Bob Baker of Columbia said the bill really creates the opportunity for the county or any county with unincorporated places to issue bonds for anything, if the county approves it.

“Based on my reading of this bill it can’t work,” said Baker, a retired lawyer. “This creates a whole brand new authority for the issuance of bonds…and the only public purpose required in the bill is if it might save a job or two.”

Tom Tillotson, whose father operated The Balsams for more than 50 years, spoke in favor of the measure.

He said he represents many residents of the county who support the bill. He said the problem at the hotel was always scale. The resort needed to be bigger in the winter to be successful.

“My dad had the right idea to tack on a ski area to support the successful summer operation. The problem was he didn’t go big enough,” Tillotson said. What this bill does is give the county delegation and basically the local community an opportunity to solve their own problem, he said.
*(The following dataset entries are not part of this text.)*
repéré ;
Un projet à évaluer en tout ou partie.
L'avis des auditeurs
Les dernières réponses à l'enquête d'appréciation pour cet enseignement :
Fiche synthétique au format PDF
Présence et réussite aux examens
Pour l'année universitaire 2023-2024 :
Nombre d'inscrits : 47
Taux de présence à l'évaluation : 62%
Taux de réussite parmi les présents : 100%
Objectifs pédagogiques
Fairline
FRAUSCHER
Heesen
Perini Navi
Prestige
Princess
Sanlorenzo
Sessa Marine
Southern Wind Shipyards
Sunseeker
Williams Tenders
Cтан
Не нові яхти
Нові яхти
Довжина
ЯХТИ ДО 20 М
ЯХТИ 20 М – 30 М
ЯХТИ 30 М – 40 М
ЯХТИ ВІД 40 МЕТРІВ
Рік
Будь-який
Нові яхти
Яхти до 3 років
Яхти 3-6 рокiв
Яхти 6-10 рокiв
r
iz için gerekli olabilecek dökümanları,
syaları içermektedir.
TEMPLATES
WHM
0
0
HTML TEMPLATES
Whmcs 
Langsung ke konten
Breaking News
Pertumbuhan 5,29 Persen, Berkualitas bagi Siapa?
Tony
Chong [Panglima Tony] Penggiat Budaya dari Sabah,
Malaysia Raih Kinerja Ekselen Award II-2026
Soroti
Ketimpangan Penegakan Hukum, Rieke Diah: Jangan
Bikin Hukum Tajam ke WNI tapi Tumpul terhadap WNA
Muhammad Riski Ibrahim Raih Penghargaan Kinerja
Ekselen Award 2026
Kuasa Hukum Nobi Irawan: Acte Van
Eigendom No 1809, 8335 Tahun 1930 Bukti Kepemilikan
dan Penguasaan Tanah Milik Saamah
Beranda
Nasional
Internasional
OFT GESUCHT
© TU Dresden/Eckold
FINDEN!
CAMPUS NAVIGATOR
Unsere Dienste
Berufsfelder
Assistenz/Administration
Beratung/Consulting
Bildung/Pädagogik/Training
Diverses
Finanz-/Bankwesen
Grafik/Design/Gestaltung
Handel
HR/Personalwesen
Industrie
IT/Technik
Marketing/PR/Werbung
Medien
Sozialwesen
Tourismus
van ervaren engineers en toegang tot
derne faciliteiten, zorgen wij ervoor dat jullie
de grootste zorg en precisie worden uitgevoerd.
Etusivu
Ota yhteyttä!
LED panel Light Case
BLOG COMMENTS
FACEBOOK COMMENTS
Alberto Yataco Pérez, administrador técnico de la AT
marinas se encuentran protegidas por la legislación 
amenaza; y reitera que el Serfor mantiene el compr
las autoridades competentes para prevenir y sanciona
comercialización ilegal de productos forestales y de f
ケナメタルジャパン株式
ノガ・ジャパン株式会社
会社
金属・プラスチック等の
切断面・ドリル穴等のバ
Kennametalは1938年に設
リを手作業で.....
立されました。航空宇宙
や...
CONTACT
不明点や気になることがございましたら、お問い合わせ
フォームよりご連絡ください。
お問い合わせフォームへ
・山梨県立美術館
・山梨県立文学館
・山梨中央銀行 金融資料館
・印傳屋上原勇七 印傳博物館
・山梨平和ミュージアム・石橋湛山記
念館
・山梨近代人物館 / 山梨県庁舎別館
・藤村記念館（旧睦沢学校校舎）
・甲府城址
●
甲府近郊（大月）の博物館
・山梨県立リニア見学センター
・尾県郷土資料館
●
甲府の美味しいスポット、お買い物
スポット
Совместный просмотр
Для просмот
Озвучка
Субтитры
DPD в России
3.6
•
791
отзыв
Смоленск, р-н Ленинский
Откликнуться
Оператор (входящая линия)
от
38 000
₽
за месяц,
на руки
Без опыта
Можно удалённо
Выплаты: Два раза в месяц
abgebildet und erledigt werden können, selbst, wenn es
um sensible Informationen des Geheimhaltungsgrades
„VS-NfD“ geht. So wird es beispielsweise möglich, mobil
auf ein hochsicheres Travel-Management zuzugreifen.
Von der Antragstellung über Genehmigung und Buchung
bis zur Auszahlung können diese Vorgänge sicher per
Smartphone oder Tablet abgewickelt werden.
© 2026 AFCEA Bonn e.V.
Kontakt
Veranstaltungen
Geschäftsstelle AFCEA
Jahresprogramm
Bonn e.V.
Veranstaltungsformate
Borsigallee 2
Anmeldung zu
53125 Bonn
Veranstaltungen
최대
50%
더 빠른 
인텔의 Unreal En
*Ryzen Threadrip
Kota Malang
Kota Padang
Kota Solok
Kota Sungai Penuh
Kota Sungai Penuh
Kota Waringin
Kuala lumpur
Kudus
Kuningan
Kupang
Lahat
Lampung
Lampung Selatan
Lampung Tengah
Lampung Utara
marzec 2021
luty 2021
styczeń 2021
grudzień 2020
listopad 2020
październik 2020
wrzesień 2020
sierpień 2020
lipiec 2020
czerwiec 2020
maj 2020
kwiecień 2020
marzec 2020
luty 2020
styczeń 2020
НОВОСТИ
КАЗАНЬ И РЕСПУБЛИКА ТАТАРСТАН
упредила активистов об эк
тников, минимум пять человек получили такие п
In addition to the ski area, the plan would include redevelopment of the historic Dix and Hampshire houses, renovation of an 18-hole golf course designed by the famed Donald Ross, reopening close to 100 kilometers of cross country ski trails which could be used in other seasons for mountain biking, create a 500-seat conference center, a series of Nordic baths or hot springs, build a performing arts center and open air market.